How then can we trace the assignments of variables in python? For access to global variables this is relatively easy: the exec statement returns a dictionary that represents the global namespace - setting a global variable with the name aaaa will result into insertion of the key ‘aaaa’ into this dictionary. Luckily we can subclass a custom dictionary class, this subclass that will override insertion and lookup of entries. The overriden insertion/lookup function are now able to trace global variable modification/access.

Local variables are more tricky: prior to calling python method the python function, the python interpreter must create a stack frame object . This stack frame object has a dictionary for the local namespace; again, setting a local variable with the name bbbb will result into insertion of the key ‘bbbb’ into this dictionary that is owned by the frame object. The solution for local variables will again substitute the python dictionary with an object that is derived from class Dict.

Unfortunately we can’t modify or substitute this dictionary from python code, but of course we can do so from a native library. That’s exactly what is being done by the ntrace package.

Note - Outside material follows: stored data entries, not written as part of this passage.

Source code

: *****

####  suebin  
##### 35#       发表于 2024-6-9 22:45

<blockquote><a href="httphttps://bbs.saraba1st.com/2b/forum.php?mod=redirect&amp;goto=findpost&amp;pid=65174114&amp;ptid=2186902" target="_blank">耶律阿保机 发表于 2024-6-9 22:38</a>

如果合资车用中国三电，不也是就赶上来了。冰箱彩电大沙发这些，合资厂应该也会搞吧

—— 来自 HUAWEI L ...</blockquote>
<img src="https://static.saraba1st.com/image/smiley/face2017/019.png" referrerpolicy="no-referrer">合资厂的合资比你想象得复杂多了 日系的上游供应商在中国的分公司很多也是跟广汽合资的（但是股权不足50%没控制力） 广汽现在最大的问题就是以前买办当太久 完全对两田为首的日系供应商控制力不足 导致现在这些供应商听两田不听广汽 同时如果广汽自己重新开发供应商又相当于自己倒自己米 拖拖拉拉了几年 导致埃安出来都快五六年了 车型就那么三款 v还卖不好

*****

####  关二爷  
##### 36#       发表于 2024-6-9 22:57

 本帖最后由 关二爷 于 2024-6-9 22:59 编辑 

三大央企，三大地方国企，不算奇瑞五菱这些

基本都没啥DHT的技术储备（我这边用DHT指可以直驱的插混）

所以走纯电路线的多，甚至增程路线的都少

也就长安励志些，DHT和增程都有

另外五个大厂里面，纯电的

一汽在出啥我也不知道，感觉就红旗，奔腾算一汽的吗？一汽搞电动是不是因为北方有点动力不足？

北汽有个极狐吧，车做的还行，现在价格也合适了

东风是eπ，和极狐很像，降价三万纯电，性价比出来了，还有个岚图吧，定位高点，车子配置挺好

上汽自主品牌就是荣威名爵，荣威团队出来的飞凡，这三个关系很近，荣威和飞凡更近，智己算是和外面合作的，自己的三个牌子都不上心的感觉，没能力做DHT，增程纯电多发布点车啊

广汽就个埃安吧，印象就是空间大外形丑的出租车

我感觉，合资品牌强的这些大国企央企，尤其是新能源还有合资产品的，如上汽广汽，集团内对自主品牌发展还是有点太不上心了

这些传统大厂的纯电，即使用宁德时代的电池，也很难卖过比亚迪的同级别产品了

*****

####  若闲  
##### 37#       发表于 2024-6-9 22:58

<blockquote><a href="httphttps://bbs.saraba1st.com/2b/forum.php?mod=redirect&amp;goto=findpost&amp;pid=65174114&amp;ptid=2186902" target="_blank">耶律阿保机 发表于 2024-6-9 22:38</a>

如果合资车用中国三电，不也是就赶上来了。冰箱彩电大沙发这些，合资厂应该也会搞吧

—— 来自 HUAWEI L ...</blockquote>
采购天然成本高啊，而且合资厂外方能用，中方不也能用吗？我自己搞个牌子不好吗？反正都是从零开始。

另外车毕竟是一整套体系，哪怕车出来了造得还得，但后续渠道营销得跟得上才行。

(PS: Personally I think that it is a bit wasteful that Python is handling all variable accesses as hash lookup by variable name; for example the Pooh programming language translates variables into indexes on the stack/heap objects. this use of hash table for variable lookup is really inefficent, i find it quite amazing. Just prooves again that speed is not one of the priorities of scripting languages; people are ready to trade that for an improvement of preceived expressiveness)


comparing Perl and Python

Now here comes some subjective ranting on the subject of Perl vs. python.

I did like the following in python:

  • it is not allowed to access an undefined variable (unlike ruby where this is allowed);
  • there is lots of support for python on sites like stack overflow ; whenever i had a question there was an answer ready.
  • also lots of libraries are available in python, and using the pypi installer is quite easy.
  • doing classes in python is mostly intuitive
  • in python every object is a reference, (in Perl you have values and references); i guess that makes it easier to use.

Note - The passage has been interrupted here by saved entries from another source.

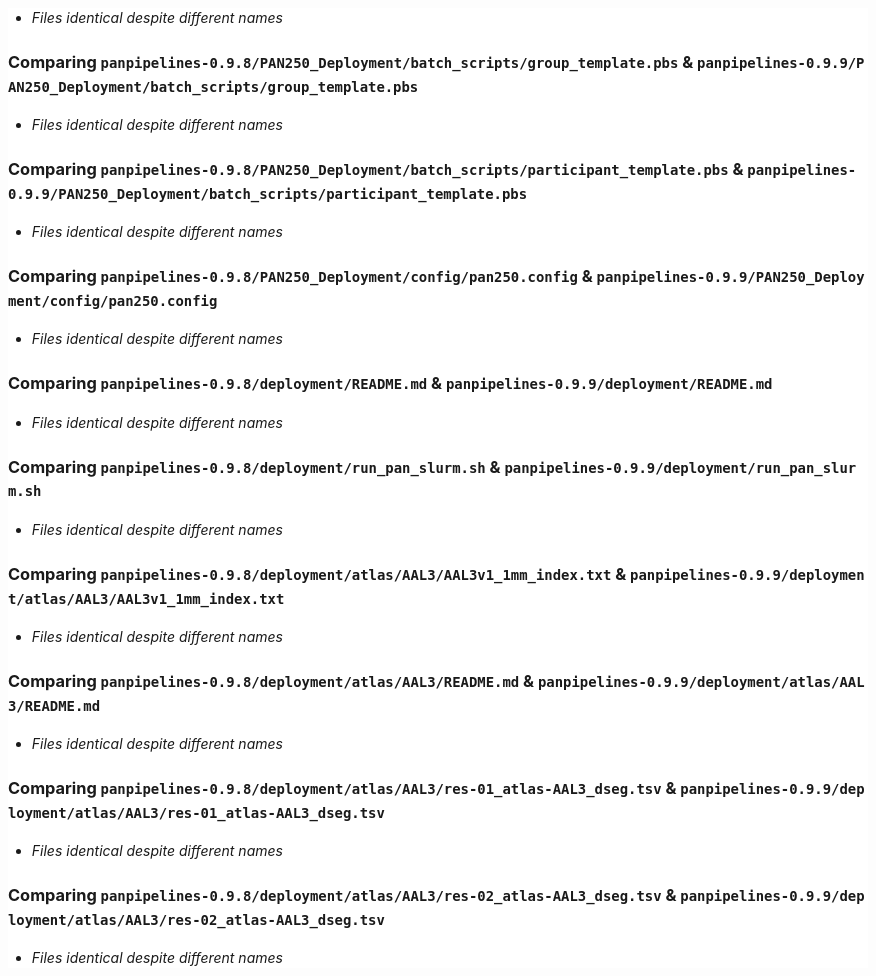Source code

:  * *Files identical despite different names*

### Comparing `panpipelines-0.9.8/PAN250_Deployment/batch_scripts/group_template.pbs` & `panpipelines-0.9.9/PAN250_Deployment/batch_scripts/group_template.pbs`

 * *Files identical despite different names*

### Comparing `panpipelines-0.9.8/PAN250_Deployment/batch_scripts/participant_template.pbs` & `panpipelines-0.9.9/PAN250_Deployment/batch_scripts/participant_template.pbs`

 * *Files identical despite different names*

### Comparing `panpipelines-0.9.8/PAN250_Deployment/config/pan250.config` & `panpipelines-0.9.9/PAN250_Deployment/config/pan250.config`

 * *Files identical despite different names*

### Comparing `panpipelines-0.9.8/deployment/README.md` & `panpipelines-0.9.9/deployment/README.md`

 * *Files identical despite different names*

### Comparing `panpipelines-0.9.8/deployment/run_pan_slurm.sh` & `panpipelines-0.9.9/deployment/run_pan_slurm.sh`

 * *Files identical despite different names*

### Comparing `panpipelines-0.9.8/deployment/atlas/AAL3/AAL3v1_1mm_index.txt` & `panpipelines-0.9.9/deployment/atlas/AAL3/AAL3v1_1mm_index.txt`

 * *Files identical despite different names*

### Comparing `panpipelines-0.9.8/deployment/atlas/AAL3/README.md` & `panpipelines-0.9.9/deployment/atlas/AAL3/README.md`

 * *Files identical despite different names*

### Comparing `panpipelines-0.9.8/deployment/atlas/AAL3/res-01_atlas-AAL3_dseg.tsv` & `panpipelines-0.9.9/deployment/atlas/AAL3/res-01_atlas-AAL3_dseg.tsv`

 * *Files identical despite different names*

### Comparing `panpipelines-0.9.8/deployment/atlas/AAL3/res-02_atlas-AAL3_dseg.tsv` & `panpipelines-0.9.9/deployment/atlas/AAL3/res-02_atlas-AAL3_dseg.tsv`

 * *Files identical despite different names*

here are some bad parts of python and things i miss from Perl; in any event it took me some time to get used to these features.

  • the syntax of python is a bit aggravating - writing a colon at the end of some statements (like if, for, def, try, etc); the problem is that this is not a universal feature - assignments do not need a colon at the end, so i often omit the colon by error when it is needed.
  • when an undefined (not assigned) variable is used this is a run time error, this means that the program has to run until it encounters this error; in Perl Strict mode this is a check that is done while parsing the script, so that these kinds of errors are reported much earlier.
  • when appending an integer value to a string we do have to convert it to string format with the str built in.
  • in PERL i miss the way that online documentation is structured; especially perlfunc here where links to specific functions are clustered around the way (similar to headwords in Roget thesaurus)
  • i am sceptic about exceptions in scripting languages - i still think that doing exceptions for scripting is an overkill.
  • the way they do getter and setter functions in classes by means of property declarations is a bit non intuitive
  • Perl has a better integration of regular expressions into the languages; in python we have to get the match object, and then extract the match groupings; in Perl you just write $1 and there you have the sub group.
  • cpan is better organized than the pip archive.
  • in Perl they have references, i guess that makes it less easy to use, still this feature is powerful.

it seems to be a longer term trend: each generation of programmers has a favorite scripting language, and so I guess that in another twenty years we will see a different prevalent scripting language.

Lets hope i will still be around to witness the next change. I guess that this future scripting language will also have its good points and also have some aggravating details.